You’ve been clamoring about the dangers of RAID-5 long enough, Robin: start listening when people try to give you a clue. You’ve taken a legitimate problem (the fact that LSEs can interact with disk failures to cause data loss in RAID with non-negligible probability), ignored the major impact that scrubbing can have in reducing that problem (by over two orders of magnitude if you scrub every 2 weeks during a disk’s nominal 5-year service life – and that doesn’t take into account the impact that regular scrubbing has by causing the disk itself to revector failing but still readable sectors *before* they generate LSEs, which this paper alludes to but does not quantify), and ignored the fact that mirroring suffers from it not much less than typical parity RAIDs do.
“When your RAID controller encounters one it has to say it can’t recover the data, so now it is time to recover from a backup, meaning all the RAID recovery time was wasted.”
Only if your controller is brain-damaged: otherwise, it should report the problem, recover the rest of your data, and leave the unrecoverable (logical) sector marked ‘bad’ (probably waiting for a subsequent write to ‘revector’ it) – just as would happen with a single drive when it encounters an unreadable sector (it doesn’t just take all its marbles and go home if that happens, and neither should the array). The likelihood is *overwhelmingly* high that such a bad sector will occur in the data of some single file rather than cause wider damage by occurring in some critical metadata of more global significance.
Of course, as explained above if you scrub reasonably often the chances that your RAID will encounter *any LSEs at all* during reconstruction after a disk failure are quite small (well under 1%), and the chances that it will encounter any that would affect more than a single file are several (usually many) orders of magnitude smaller still.
“if a RAID system knew about files it would be a file system”
So would a disk – see my comment just above: why, exactly, do you think they should behave differently in this area?
“This paper sounds like a big ad for ZFS/Btrfs. 🙂 But maybe that’s just my bias talking.”

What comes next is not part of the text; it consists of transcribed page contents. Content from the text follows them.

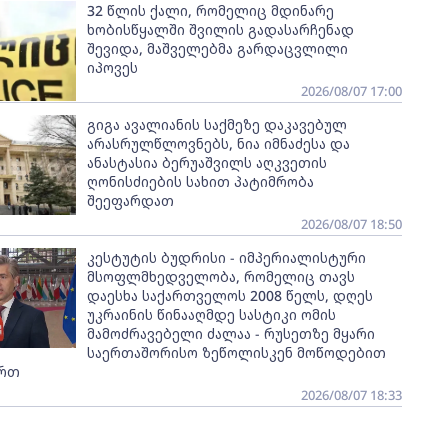
32 წლის ქალი, რომელიც მდინარე
ხობისწყალში შვილის გადასარჩენად
შევიდა, მაშველებმა გარდაცვლილი
იპოვეს
2026/08/07 17:00
გიგა ავალიანის საქმეზე დაკავებულ
არასრულწლოვნებს, ნია იმნაძესა და
ანასტასია ბერუაშვილს აღკვეთის
ღონისძიების სახით პატიმრობა
შეეფარდათ
2026/08/07 18:50
კესტუტის ბუდრისი - იმპერიალისტური
მსოფლმხედველობა, რომელიც თავს
დაესხა საქართველოს 2008 წელს, დღეს
უკრაინის წინააღმდე სასტიკი ომის
მამოძრავებელი ძალაა - რუსეთზე მყარი
საერთაშორისო ზეწოლისკენ მოწოდებით
ართ
2026/08/07 18:33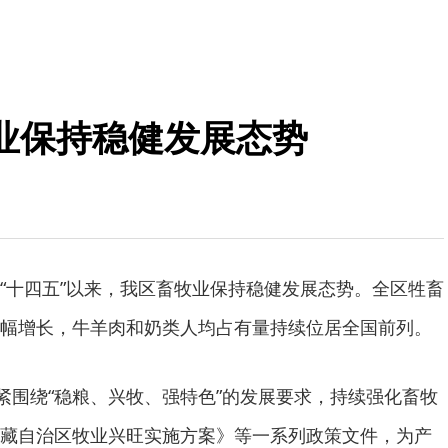
牧业保持稳健发展态势
“十四五”以来，我区畜牧业保持稳健发展态势。全区牲畜
幅增长，牛羊肉和奶类人均占有量持续位居全国前列。
紧紧围绕“稳粮、兴牧、强特色”的发展要求，持续强化畜牧
藏自治区牧业兴旺实施方案》等一系列政策文件，为产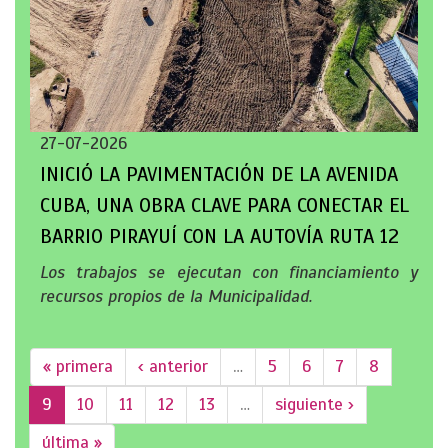
27-07-2026
INICIÓ LA PAVIMENTACIÓN DE LA AVENIDA
CUBA, UNA OBRA CLAVE PARA CONECTAR EL
BARRIO PIRAYUÍ CON LA AUTOVÍA RUTA 12
Los trabajos se ejecutan con financiamiento y
recursos propios de la Municipalidad.
« primera
‹ anterior
…
5
6
7
8
9
10
11
12
13
…
siguiente ›
última »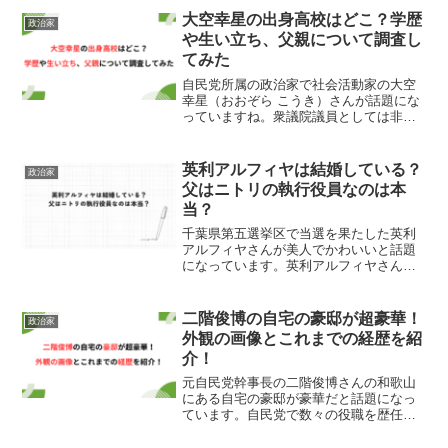
印象ですが、これまでの経歴やご家族に
大空幸星の出身高校はどこ？学歴
政治家
ついても知らない方がほと...
や生い立ち、父親について調査し
てみた
自民党所属の政治家で社会活動家の大空
幸星（おおぞら こうき）さんが話題にな
っていますね。衆議院議員としては非常
に若く、歴代の最年少記録に匹敵するレ
ベルの若手政治家です。ビジュアルもか
なりのイケメンで話題になるのも納得で
英利アルフィヤは結婚している？
政治家
すね！そんな大空幸星さ...
父はニトリの執行役員なのは本
当？
千葉県第五選挙区で当選を果たした英利
アルフィヤさんが美人でかわいいと話題
になっています。英利アルフィヤさんは
2023年4月の衆議院議員選挙で当選した自
民党に所属する政治家です。政治家の中
ではかなり若い方で、見た目も美人なの
二階俊博の自宅の豪邸が超豪華！
政治家
で話題になるのも納...
外観の画像とこれまでの経歴を紹
介！
元自民党幹事長の二階俊博さんの和歌山
にある自宅の豪邸が豪華だと話題になっ
ています。自民党で数々の役職を歴任し
てきた方なので、資産もかなりの額だと
予想できますよね。ということで今回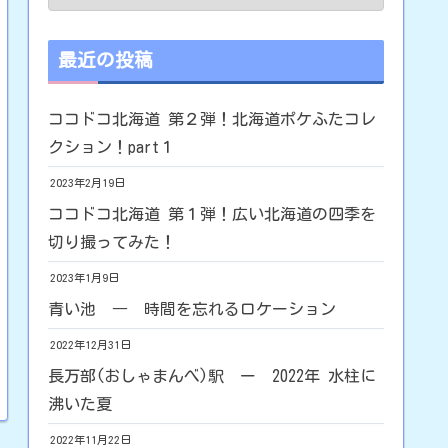
最近の投稿
ココドコ北海道 第２弾！北海道ポケふたコレ
クション！part１
2023年2月19日
ココドコ北海道 第１弾！広い北海道の四季を
切り撮ってみた！
2023年1月9日
青い池 ― 時間を忘れるロケーション
2022年12月31日
長万部(おしゃまんべ)駅 ー 2022年 水柱に
沸いた夏
2022年11月22日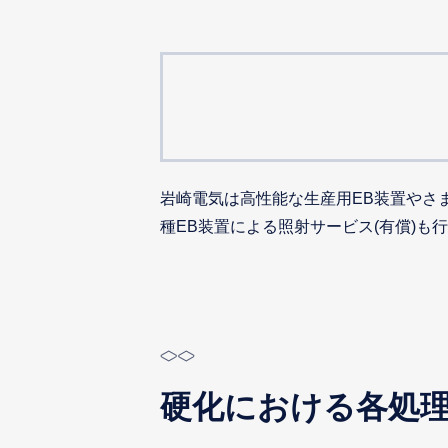
岩崎電気は高性能な生産用EB装置やさ
種EB装置による照射サービス(有償)
硬化における各処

I suspect the latter: the only advantage that ZFS has in this area over a conventional (non-brain-damaged) RAID-plus-scrubbing approach is in its additional replication of metadata, and the chances that an LSE problem during reconstruction will hit critical metadata (rather than plain old user data) are infinitesimal.
– bill
as descibed above:
“A data scrub is primarily used to detect data corruption. This scrub issues read operations for each disk sector, computes a checksum over its data, compares the checksum to the on-disk 8-byte checksum, and reconstructs the sector from other disks in the RAID group if the checksum comparison fails. Latent sector errors discovered by data scrubs appear as read errors.”
what is the “on-disk 8-byte checksmu”?
Is it a signature of the sector contents ,which could reflect the small changes?
if that’s ture, is there any standard to choose such signature?
I’m a students in China, so sorry for my poor English.